Born: 11 July 1928 in Cardiff. Died: 19 December 2015 in London.
Former politician Greville Janner has died at 87, days after a court ruled him unfit because of ill health to stand trial for alleged child sexual abuse.
Lord Janner’s family said he died on Saturday at his home. He was a long-time Labour MP and a founder of the Holocaust Educational Trust who had been accused of offences against boys decades ago.
Born in Cardiff, Lord Janner was the grandson of eastern European Jews who fled to Britain.
Prosecutors attracted criticism earlier this year when they said they would not charge him, even though there was enough evidence to prosecute, because he had advanced Alzheimer’s.
The Crown Prosecution Service later reversed the decision and said a judge and jury would conduct a “trial of the facts”, which considers the evidence against the accused but does not issue a verdict or pass sentence. The “trial of the facts” had been due to start without him present in April, but prosecutors said his death meant it would not be held.

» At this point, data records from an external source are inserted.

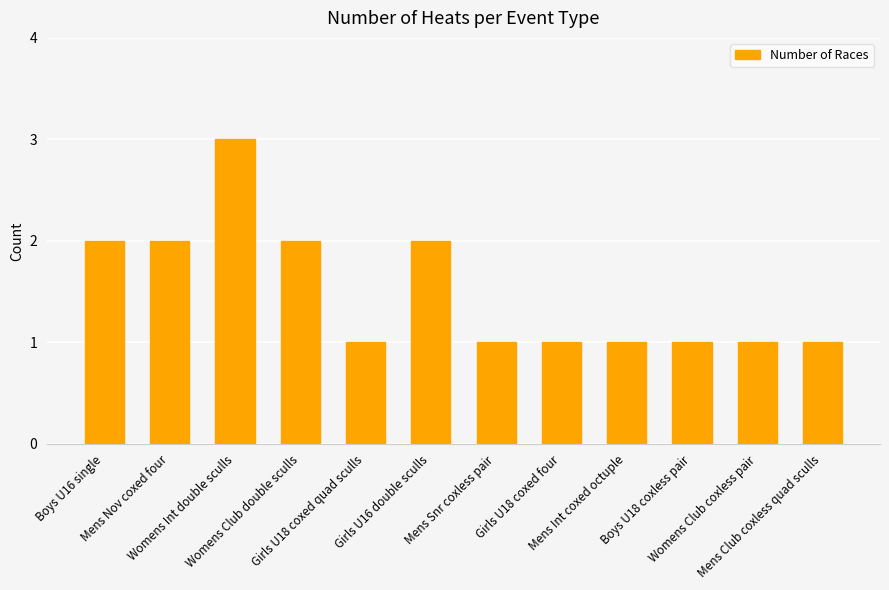

What is the sum of all values?

18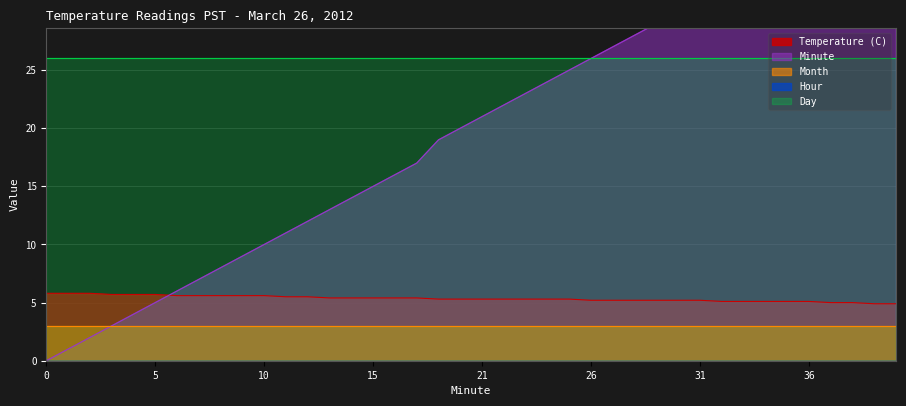

True or false: Day and Temperature (C) cross at least once.

False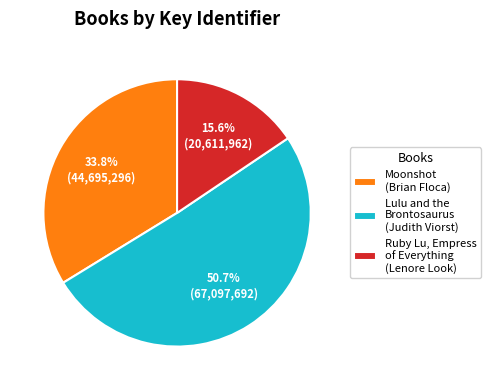

To the nearest percent, what is the average slice percentage?

33%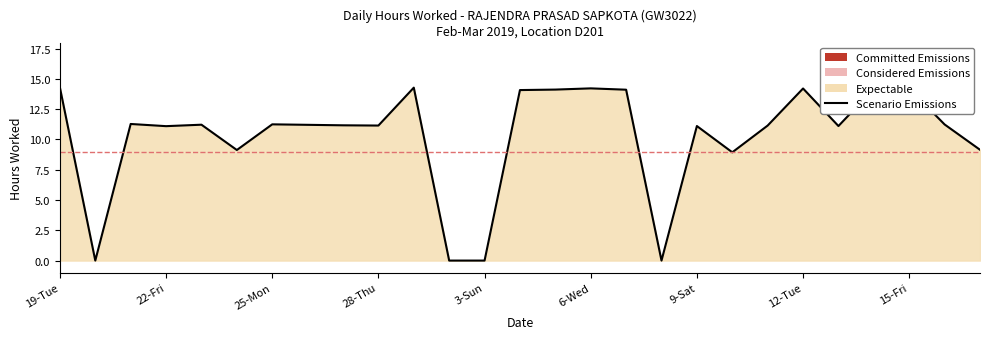

What is the sum of the values at 15-Fri and 8-Fri?

14.2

After being evacuated to Canada during the Second World War, he returned to Britain to complete his education before joining the army.He was first elected as an MP in 1970, winning Leicester North West after his father’s retirement from representing the seat. He held the seat until 1997
As a backbencher, he campaigned for Israeli and Jewish causes, as well as on consumer safety, women’s equality and workers’ rights.
In the 1980s, he helped to launch the Parliamentary War Crimes Commission, set up to report on former Nazis living in Britain.

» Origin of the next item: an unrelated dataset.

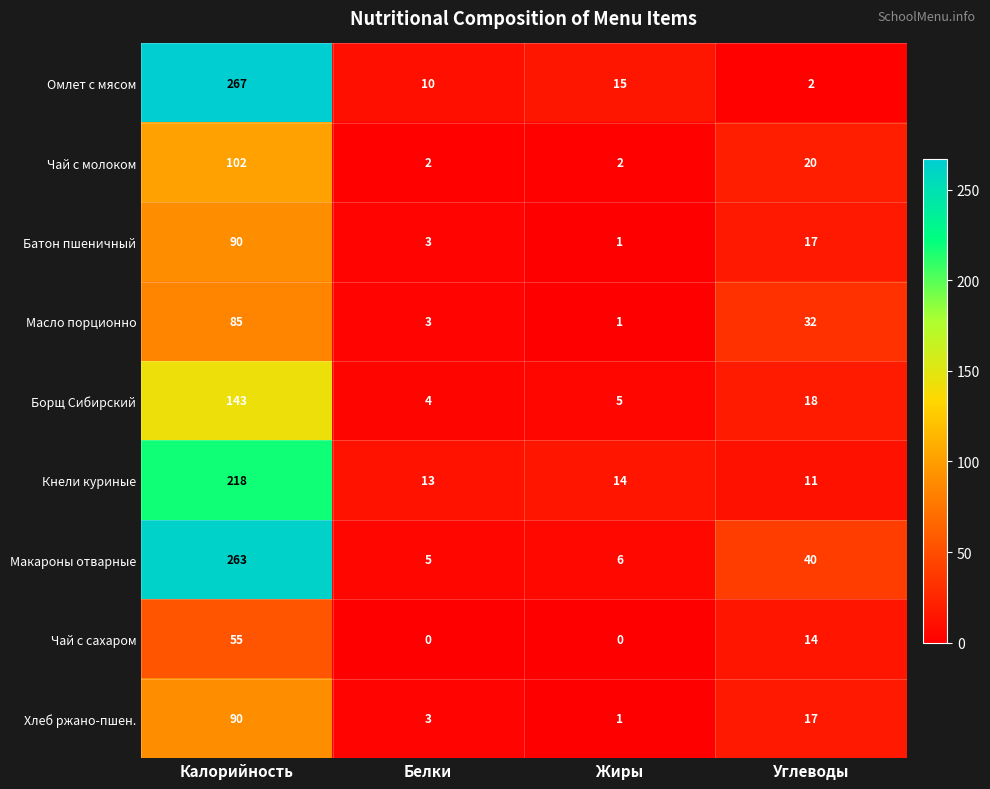

How many data points does each series have?

4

Like his father, he became a member and then president of the Board of Deputies of British Jews. He was a firm defender of the state of Israel and vocal opponent of antisemitism.
He spoke nine languages. For many years he was a vice-president of the World Jewish Congress and chairman of the Holocaust Educational Trust.
He had served as a war crimes investigator after the war during his national service and played a major part in fostering the annual day of remembrance for genocide victims in Britain.
He was also a promoter of legislation to allow Britain to prosecute war criminals whose crimes occurred outside British jurisdiction.
Lord Janner married Myra Sheink in 1955 and the couple had one son, Daniel, who was briefly a Labour candidate but later defected to the Conservatives, and two daughters, one of whom, Laura Janner-Klausner, is a rabbi of the Jewish Reform movement and a regular broadcaster. Myra died in 1996.